Reports: WikiLeaks Releases Docs on Alleged CIA Hacking Tools; Contractors May Be Cause of Leak

WikiLeaks has released more than 7,000 webpages of documents on software tools and techniques alleged used by CIA and allied intelligence agencies to gain access to computers, smartphones and other personal devices, the New York Times reported Tuesday.

Andrew Lehren, Matthew Rosenberg and Scott Shane write that the WikiLeaks release dubbed Vault 7 covers instructions on how to compromise computer tools such as Skype and commercial antivirus programs.

The report said the documents, dated from 2013 to 2016, are from CIA’s Center for Cyber Intelligence and have potentially been circulated among former government hackers and contractors, one of whom WikiLeaks claims to be a source.

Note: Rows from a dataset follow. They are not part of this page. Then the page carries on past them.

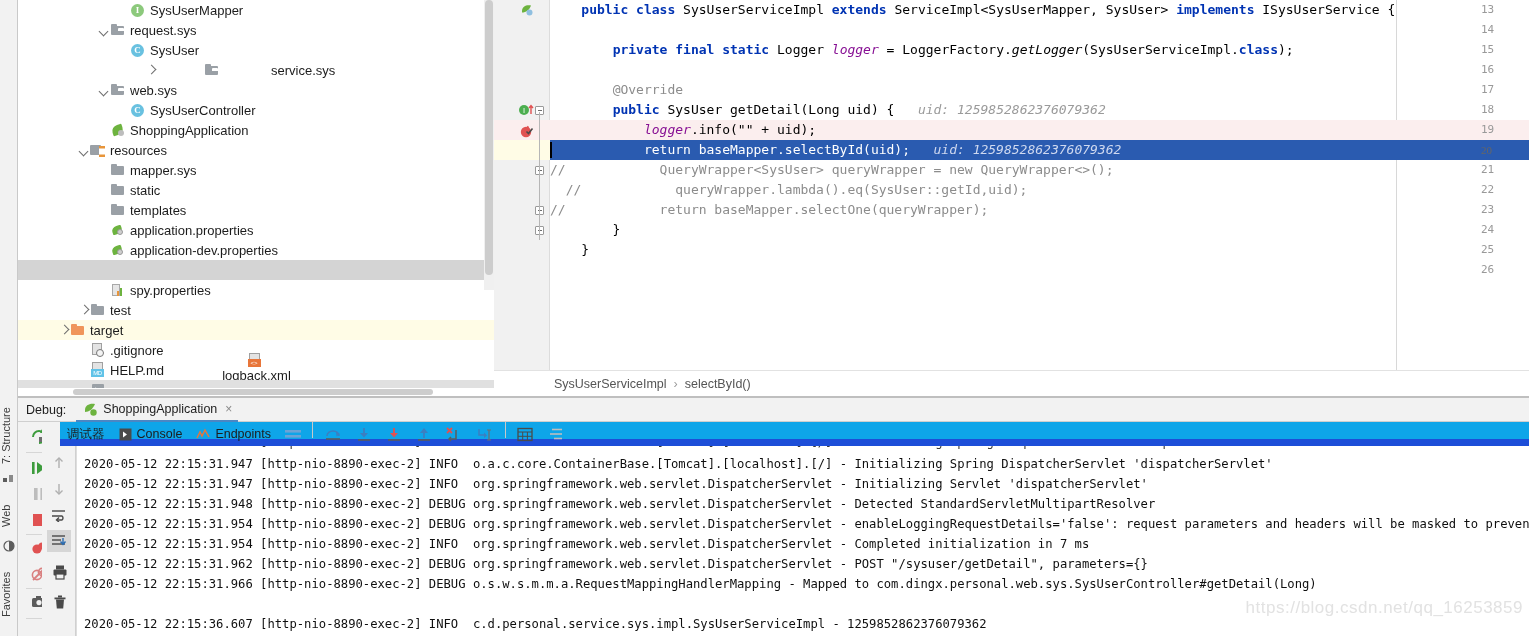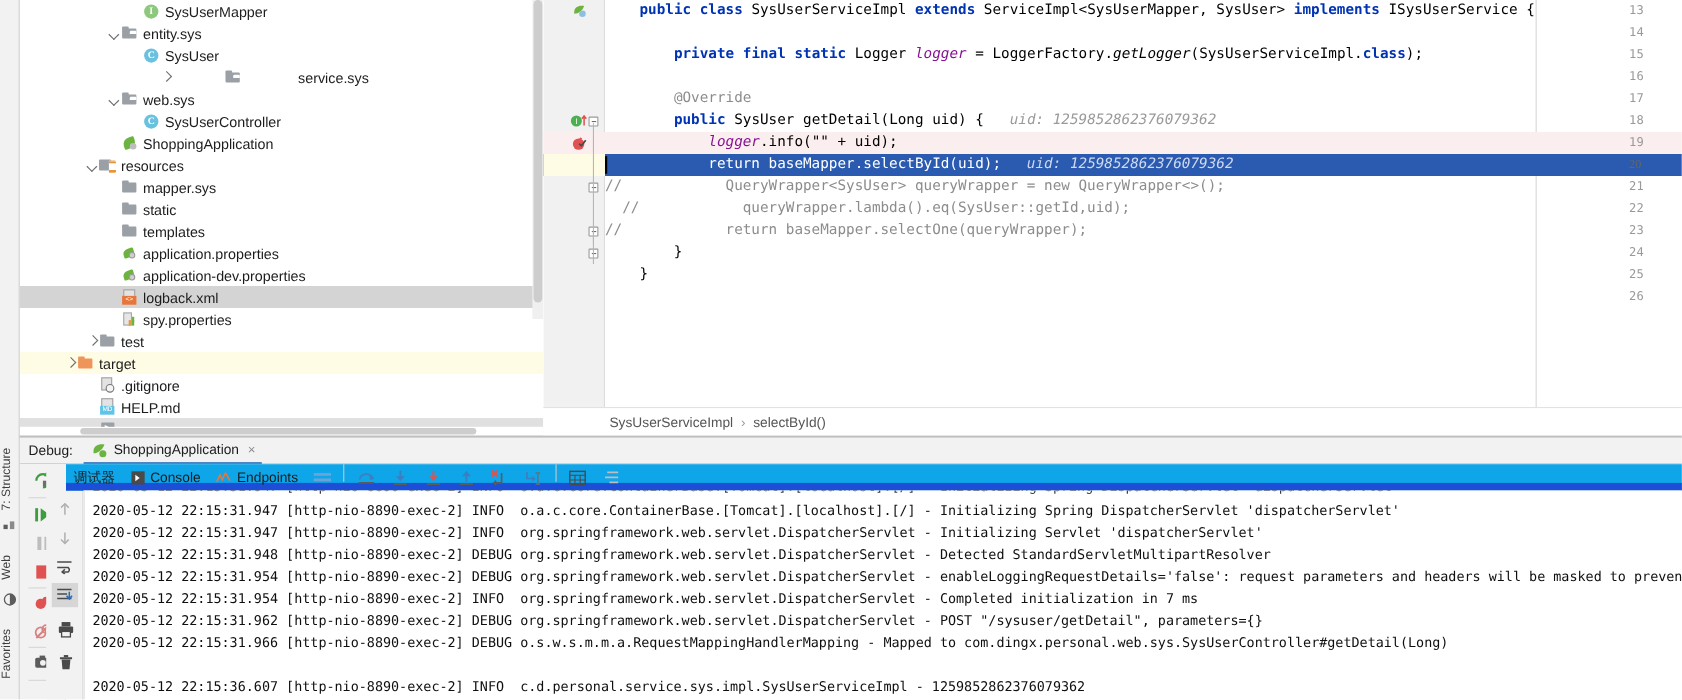--- a/index.html
+++ b/index.html
@@ -360,21 +360,21 @@
           <div class="arrow "></div>
           <div class="ticon">
             <div class="ic-circ ic-i">I</div>
           </div>
           <span class="tlabel">SysUserMapper</span>
         </div>
         <div class="tree-row" style="top: 20px;">
           <div style="flex: 0 0 80px;"></div>
           <div class="arrow down"></div>
           <div class="ticon ic-pkg"></div>
-          <span class="tlabel">entity.sys</span>
+          <span class="tlabel">request.sys</span>
         </div>
         <div class="tree-row" style="top: 40px;">
           <div style="flex: 0 0 100px;"></div>
           <div class="arrow "></div>
           <div class="ticon">
             <div class="ic-circ ic-c">C</div>
           </div>
           <span class="tlabel">SysUser</span>
         </div>
         <div class="tree-row" style="top: 60px; gap: 47px;">
@@ -432,21 +432,21 @@
           <div class="arrow "></div>
           <div class="ticon ic-prop"></div>
           <span class="tlabel">application.properties</span>
         </div>
         <div class="tree-row" style="top: 240px;">
           <div style="flex: 0 0 80px;"></div>
           <div class="arrow "></div>
           <div class="ticon ic-prop"></div>
           <span class="tlabel">application-dev.properties</span>
         </div>
-        <div class="tree-row sel-gray" style="top: 260px;">
+        <div class="tree-row sel-gray" style="top: 260px; flex-direction: column;">
           <div style="flex: 0 0 80px;"></div>
           <div class="arrow "></div>
           <div class="ticon ic-xml"></div>
           <span class="tlabel">logback.xml</span>
         </div>
         <div class="tree-row" style="top: 280px;">
           <div style="flex: 0 0 80px;"></div>
           <div class="arrow "></div>
           <div class="ticon ic-spy"></div>
           <span class="tlabel">spy.properties</span>
@@ -766,15 +766,16 @@
         <div class="log-line" style="top: 8px;">2020-05-12 22:15:31.947 [http-nio-8890-exec-2] INFO  o.a.c.core.ContainerBase.[Tomcat].[localhost].[/] - Initializing Spring DispatcherServlet 'dispatcherServlet'</div>
         <div class="log-line" style="top: 28px;">2020-05-12 22:15:31.947 [http-nio-8890-exec-2] INFO  org.springframework.web.servlet.DispatcherServlet - Initializing Servlet 'dispatcherServlet'</div>
         <div class="log-line" style="top: 48px;">2020-05-12 22:15:31.948 [http-nio-8890-exec-2] DEBUG org.springframework.web.servlet.DispatcherServlet - Detected StandardServletMultipartResolver</div>
         <div class="log-line" style="top: 68px;">2020-05-12 22:15:31.954 [http-nio-8890-exec-2] DEBUG org.springframework.web.servlet.DispatcherServlet - enableLoggingRequestDetails='false': request parameters and headers will be masked to prevent unsafe </div>
         <div class="log-line" style="top: 88px;">2020-05-12 22:15:31.954 [http-nio-8890-exec-2] INFO  org.springframework.web.servlet.DispatcherServlet - Completed initialization in 7 ms</div>
         <div class="log-line" style="top: 108px;">2020-05-12 22:15:31.962 [http-nio-8890-exec-2] DEBUG org.springframework.web.servlet.DispatcherServlet - POST "/sysuser/getDetail", parameters={}</div>
         <div class="log-line" style="top: 128px;">2020-05-12 22:15:31.966 [http-nio-8890-exec-2] DEBUG o.s.w.s.m.m.a.RequestMappingHandlerMapping - Mapped to com.dingx.personal.web.sys.SysUserController#getDetail(Long)</div>
         <div class="log-line" style="top: 164px; margin-top: 44px;">2020-05-12 22:15:31.998 [http-nio-8890-exec-2] DEBUG o.s.w.s.m.m.a.RequestResponseBodyMethodProcessor - Read "application/json;charset=UTF-8" to [1259852862376079362]</div>
         <div class="log-line" style="top: 168px;">2020-05-12 22:15:36.607 [http-nio-8890-exec-2] INFO  c.d.personal.service.sys.impl.SysUserServiceImpl - 1259852862376079362</div>
       </div>
+    <div class="watermark">https://blog.csdn.net/qq_16253859</div>
   </div>
 
 </div>
 
 </body></html>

James Lewis, a cybersecurity expert at the Center for Strategic and International Studies, told the New York Times he believes a foreign state instead might have led the hacking and delivered the information to WikiLeaks.

Reuters reported Wednesday that U.S. intelligence and law enforcement officials also believe a contractor might have breached security and provided the hacking documents.

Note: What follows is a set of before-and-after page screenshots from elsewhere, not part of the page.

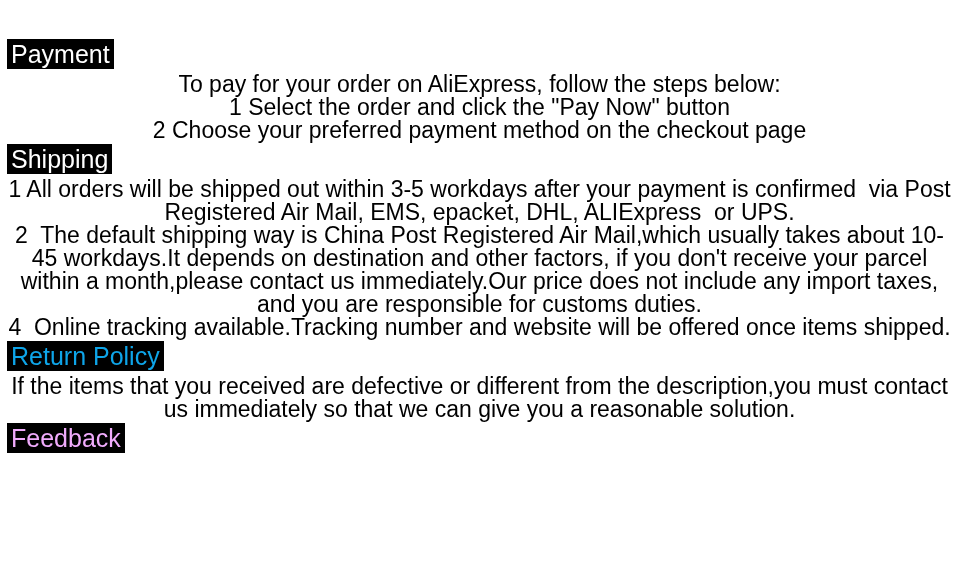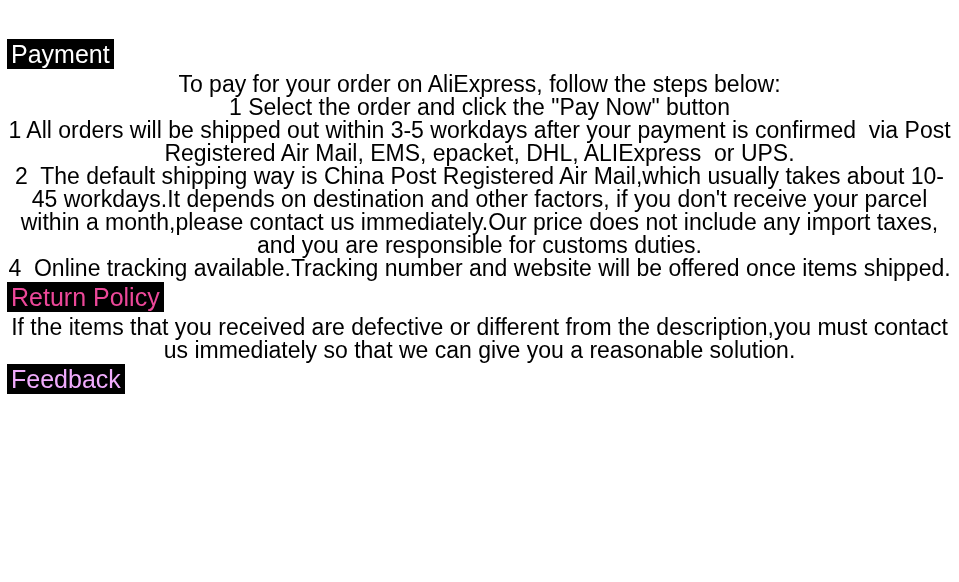--- a/index.html
+++ b/index.html
@@ -43,31 +43,35 @@
 <body style="background: rgb(255, 255, 255); color: rgb(0, 0, 0);">
 
 <div class="page">
 
   <div class="section">
     <div class="section-heading">
       <span class="heading-chip" style="background: rgb(0, 0, 0); color: rgb(255, 255, 255);">Payment</span>
     </div>
     <p class="para">To pay for your order on AliExpress, follow the steps below:</p>
     <p class="para">1 Select the order and click the "Pay Now" button</p>
+    <p class="para">2 Choose your preferred payment method on the checkout page</p>
   </div>
 
   <div class="section">
+    <div class="section-heading">
+      <span class="heading-chip" style="background: rgb(0, 0, 0); color: rgb(255, 255, 255);">Shipping</span>
+    </div>
     <p class="para">1 All orders will be shipped out within 3-5 workdays after your payment is confirmed  via Post Registered Air Mail, EMS, epacket, DHL, ALIExpress  or UPS.</p>
     <p class="para">2  The default shipping way is China Post Registered Air Mail,which usually takes about 10-45 workdays.It depends on destination and other factors, if you don't receive your parcel within a month,please contact us immediately.Our price does not include any import taxes, and you are responsible for customs duties.</p>
     <p class="para">4  Online tracking available.Tracking number and website will be offered once items shipped.</p>
   </div>
 
   <div class="section">
     <div class="section-heading">
-      <span class="heading-chip" style="background: rgb(0, 0, 0); color: #ec4899;">Return Policy</span>
+      <span class="heading-chip" style="background: rgb(0, 0, 0); color: #0ea5e9;">Return Policy</span>
     </div>
     <p class="para">If the items that you received are defective or different from the description,you must contact us immediately so that we can give you a reasonable solution.</p>
   </div>
 
   <div class="section">
     <div class="section-heading">
       <span class="heading-chip" style="background: rgb(0, 0, 0); color: #f0abfc;">Feedback</span>
     </div>
   </div>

The report noted companies that have worked with CIA are looking into their computer logs, access allocation and communications to determine if any of their contractors may have been involved in the breach.

Both the Senate and House intelligence committees plan to open inquiries into the data breach, the report added.

“CIA is legally prohibited from conducting electronic surveillance targeting individuals here at home, including our fellow Americans, and CIA does not do so,” the agency noted in a statement issued Wednesday.

“[The WikiLeaks disclosures] not only jeopardize U.S. personnel and operations, but also equip our adversaries with tools and information to do us harm.”